Cassidy Ingram | Ahlers Cressman & Sleight
In a recent unpublished decision – Tadych v. Noble Ridge Construction, Inc.– the Washington State Court of Appeals, Division One, held that a one-year contractual claim limitations clause was valid and enforceable. The Tadych decision is important because it reiterates the strict approach courts will take to a claim limitations clause less than the statutory six years for breach of contract claims prescribed by RCW 4.16.040(1). In other words, when the parties agree to shorten the limitations period, the agreement will be enforced barring any procedural or substantive unconscionability.
In Tadych, plaintiff owners (the Tadychs) contracted with defendant contractor (Noble Ridge Construction, Inc., or NRC) for the construction of a custom home in 2012. The contract provided a one-year claim limitations clause in which claims could be raised, and that all claims not raised in the one-year period would be waived. In December 2013, as the project neared completion, the Tadychs met with NRC to identify any outstanding project issues. The Tadychs noted several, including rainwater pools at the landing at the bottom of the stairs and several nicks and cracks on the stucco exterior walls.
The Tadychs moved into the home on April 8, 2014, and the City of Seattle Department of Planning and Development conducted its final site inspection on April 15 and approved the residence for occupancy on April 23. In January or February 2015, the Tadychs began to notice a shift in their home. In February of 2015, the Tadychs engaged Construction Dispute Resolution (CDR) to review NRC’s work. CDR raised concerns about the adequacy of the home’s construction and prepared a written report in March 2015 indicating several deviations from the architectural plans and building codes. The Tadychs sent this report to NRC, who assured the Tadychs that NRC’s work followed all requirements and rejected any claims that there were deviations from the plans. The Tadychs continued to notice issues with the home through October 2016.
In August 2017, the Tadychs filed a breach of contract action against NRC, arguing that the one-year claim limitations clause was substantively unconscionable because they could not have discovered the latent defects within that time or, alternatively, that NRC should be estopped from asserting it. NRC moved for summary judgment, arguing that the Tadychs’ lawsuit was time-barred under the one-year contractual claim period. The trial court granted summary judgment in favor of NRC and the Court of Appeals affirmed. The Court held that the claims limitation clause was not substantively unconscionable because (1) the Tadychs were not seeking to vindicate statutory rights but private contract rights, (2) the one-year claim period was sufficiently long, and (3) the claims period did not require the Tadychs to forego other statutory rights to which they were otherwise entitled. In addition, the Court held that the Tadychs were on notice of each potential latent defect before the one-year period ended, and they could have preserved their claims by initiating the action within that time.

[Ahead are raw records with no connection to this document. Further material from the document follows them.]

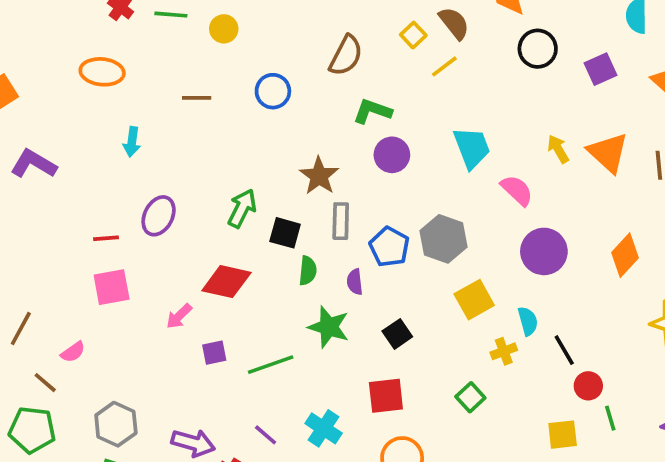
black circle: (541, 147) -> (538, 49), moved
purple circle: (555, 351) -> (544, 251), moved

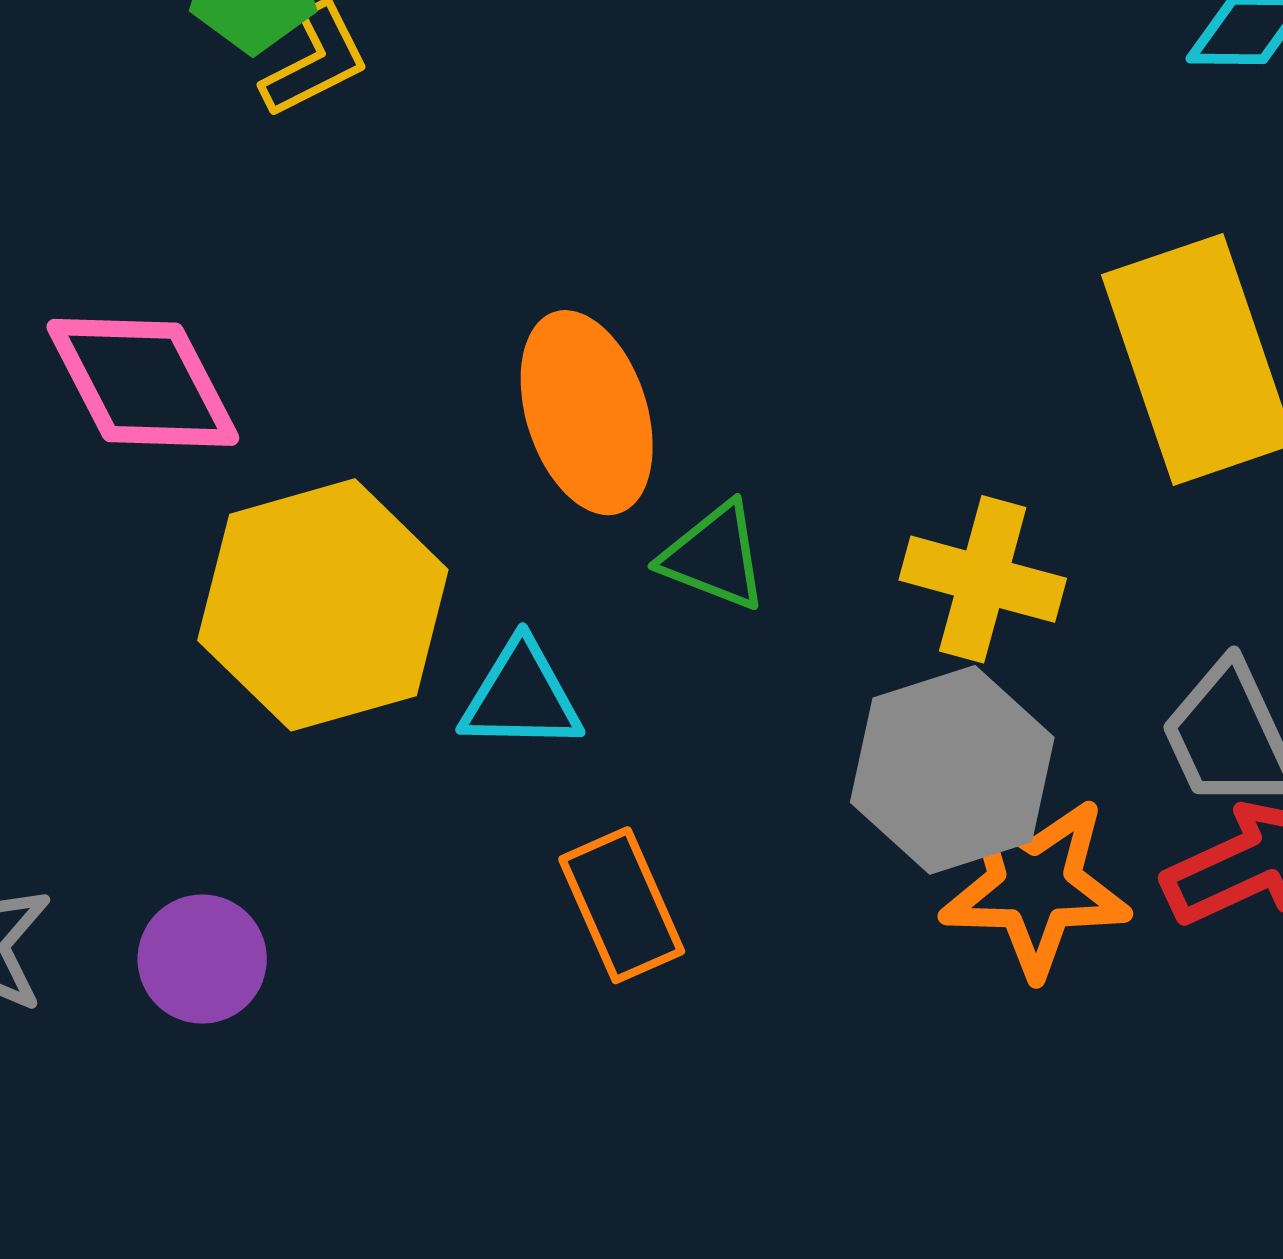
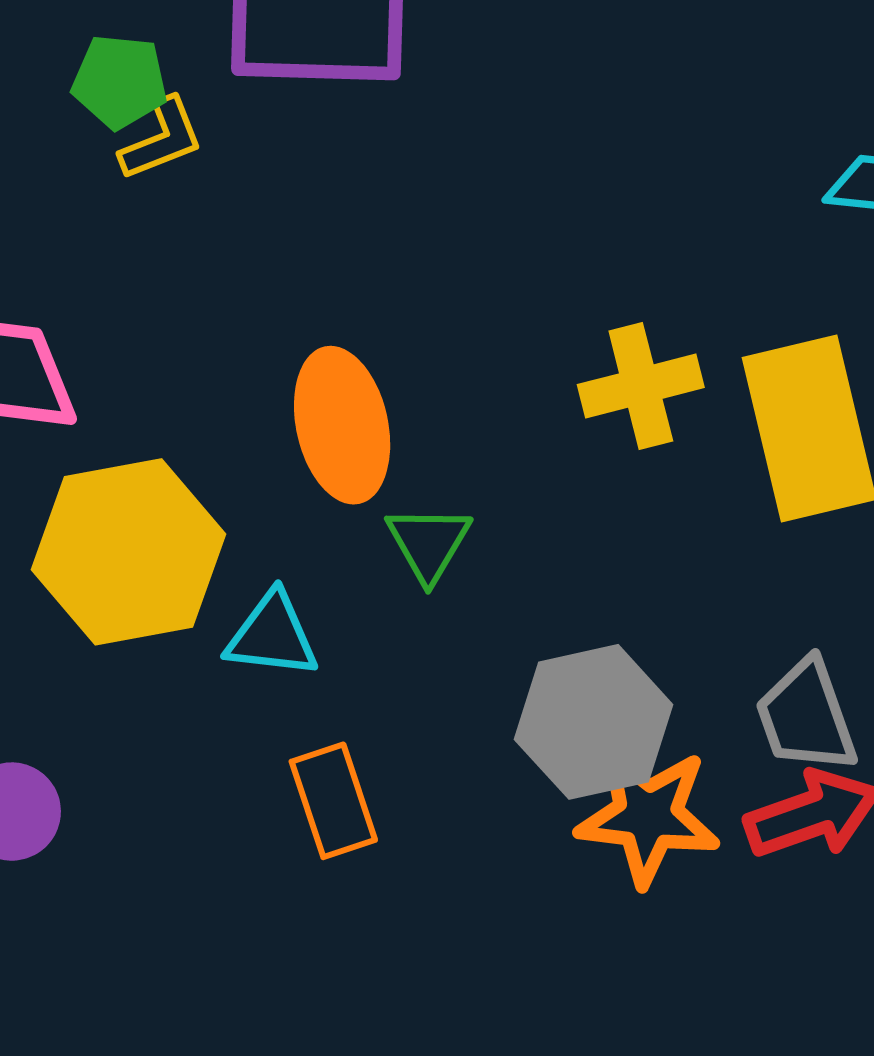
green triangle: (714, 556) -> (429, 543), turned 34
yellow cross: (983, 579) -> (641, 386), moved, turned -35

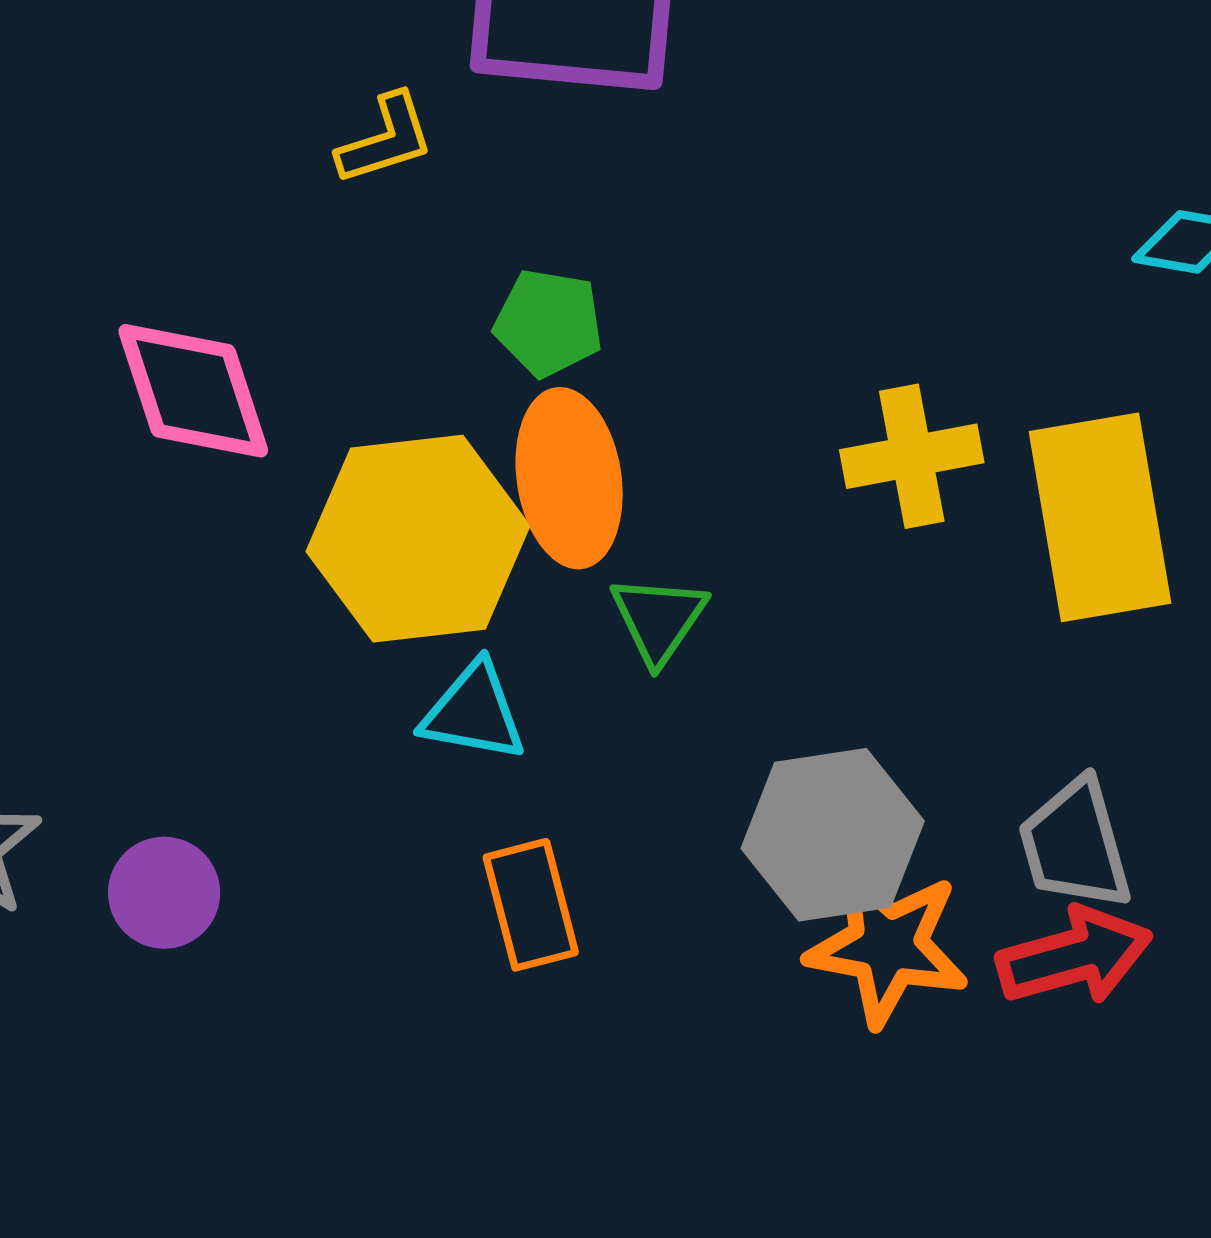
green pentagon: (120, 81) -> (549, 323), moved
yellow hexagon: (129, 552) -> (418, 539), moved

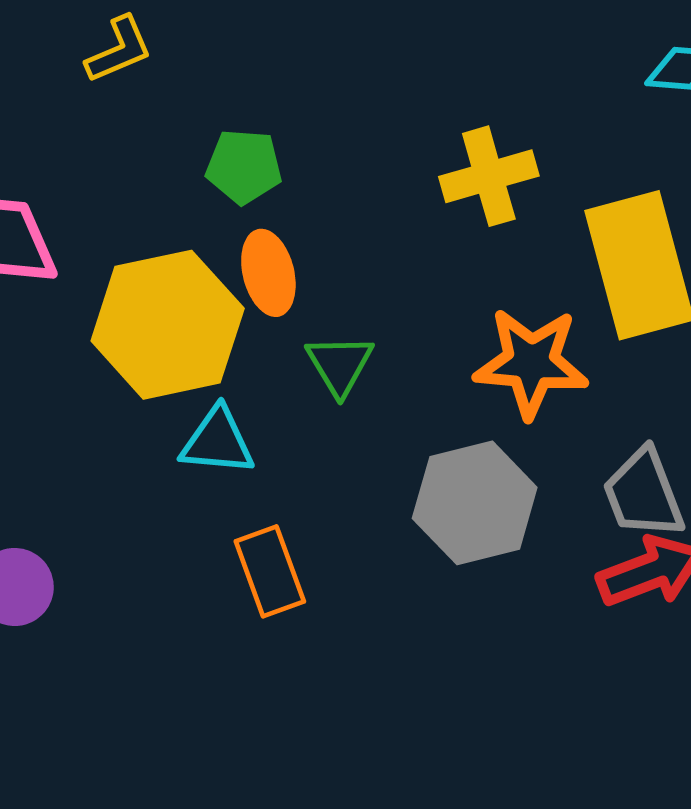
yellow cross: (912, 456) -> (489, 176), moved
orange ellipse: (569, 478) -> (268, 273), size x0.7
orange star: (887, 946) -> (531, 363), moved

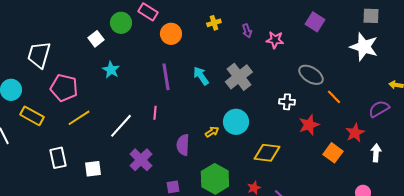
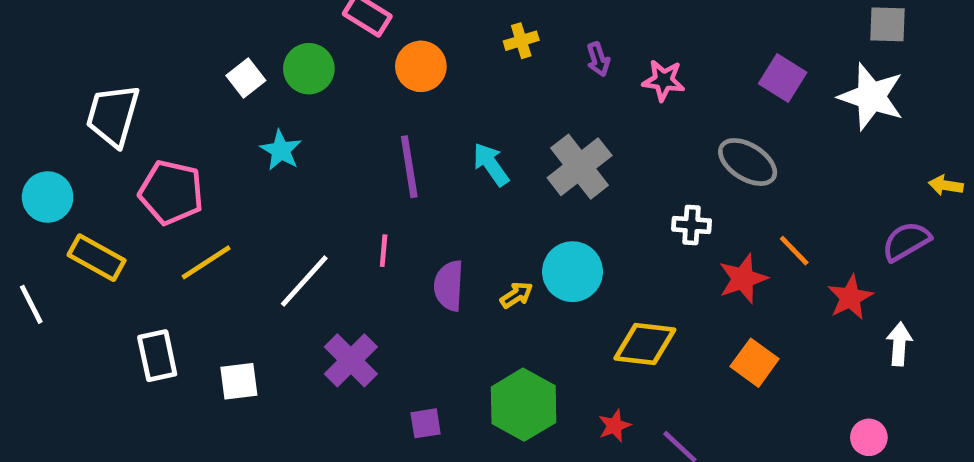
purple square: (315, 22) -> (783, 78), moved
green circle: (121, 23) -> (309, 69), moved
orange line: (334, 97) -> (794, 251), moved
purple semicircle: (183, 145) -> (449, 286), moved
orange square: (333, 153) -> (755, 363), moved

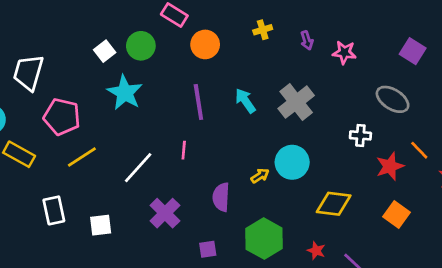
cyan star: (281, 150) -> (125, 93), size x1.5
purple semicircle: (449, 286) -> (221, 197), moved
red star: (615, 426) -> (316, 251), turned -30

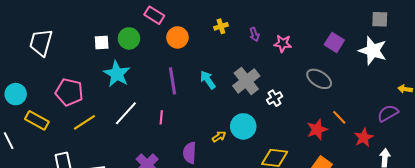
white square: (105, 51) -> (102, 42), turned 35
white trapezoid: (28, 73) -> (41, 42), moved
white cross: (360, 135) -> (275, 98), moved, turned -35
white line: (138, 168) -> (126, 113), moved

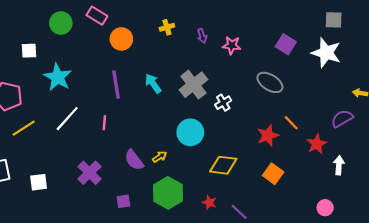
green circle: (129, 38) -> (61, 23), moved
white square: (102, 42) -> (29, 51), moved
yellow arrow: (219, 137) -> (160, 157), moved
purple semicircle: (190, 153) -> (134, 160), turned -40

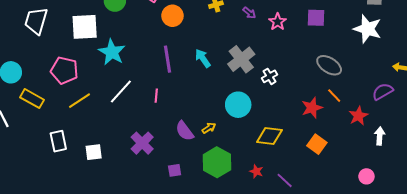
purple arrow: (202, 36) -> (249, 13), turned -32
purple square: (286, 44) -> (316, 18), moved, turned -30
pink star: (232, 45) -> (278, 22), turned 30
white square: (29, 51) -> (85, 27), size x1.8
gray ellipse: (270, 82) -> (329, 65), moved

The Court also rejected Tadychs’ claim that NRC should be estopped from relying on the one-year claim period because it misrepresented its intention to repair them. The Court held that NRC did not make any statements that could have induced the Tadychs to refrain from bringing a timely lawsuit. NRC’s mere denial of any defects was not a misrepresentation to the level of justifying estoppel.
This opinion reiterates the importance of pursuing claims within the contracted-for period if one is provided. Courts are hesitant to find a contractual claim limitations clause unconscionable. Therefore, the best course of action for an owner is to raise latent defects in a lawsuit as soon as they are discovered.